_Problem description_:
Repeat the stretch of entries below from the line with "camera: 140 degrees left, 0 degrees up" through the line with "green backpack [331,405,370,450]". Include both ends and add nothing.

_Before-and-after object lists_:
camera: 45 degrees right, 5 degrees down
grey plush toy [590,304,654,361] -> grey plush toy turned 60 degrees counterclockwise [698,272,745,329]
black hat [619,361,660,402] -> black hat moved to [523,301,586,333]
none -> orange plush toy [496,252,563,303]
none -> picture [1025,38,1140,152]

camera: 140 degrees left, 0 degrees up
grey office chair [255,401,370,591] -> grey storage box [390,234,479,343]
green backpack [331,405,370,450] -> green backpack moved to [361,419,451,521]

---

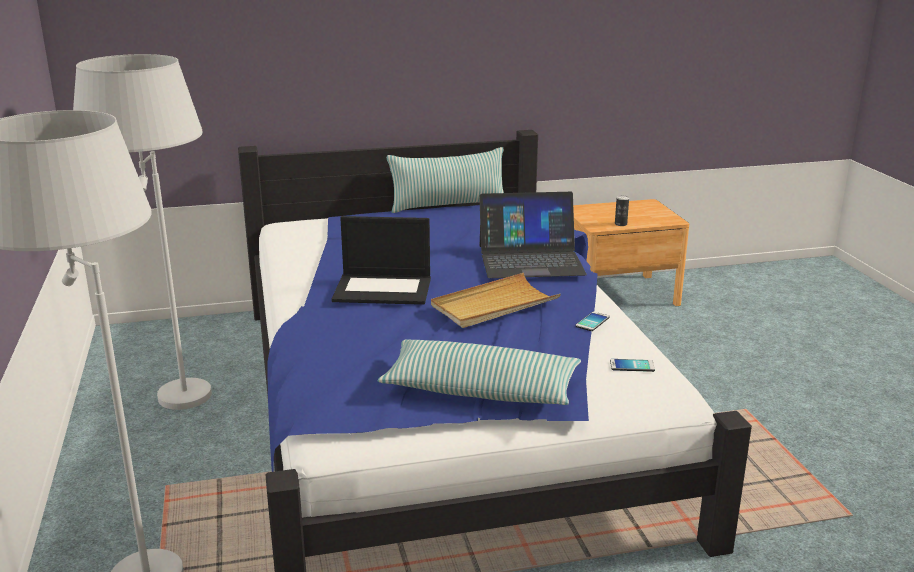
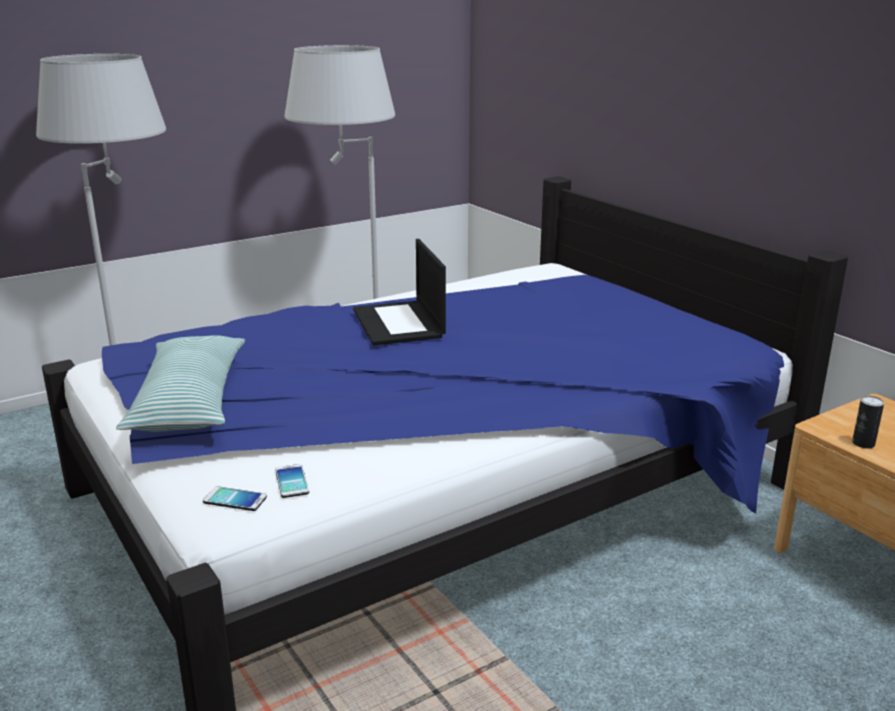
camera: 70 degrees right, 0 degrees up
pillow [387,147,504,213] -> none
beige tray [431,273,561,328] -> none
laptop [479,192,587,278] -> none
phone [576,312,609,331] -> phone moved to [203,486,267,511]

_Answer space_:
camera: 140 degrees left, 0 degrees up
grey office chair [255,401,370,591] -> grey storage box [390,234,479,343]
green backpack [331,405,370,450] -> green backpack moved to [361,419,451,521]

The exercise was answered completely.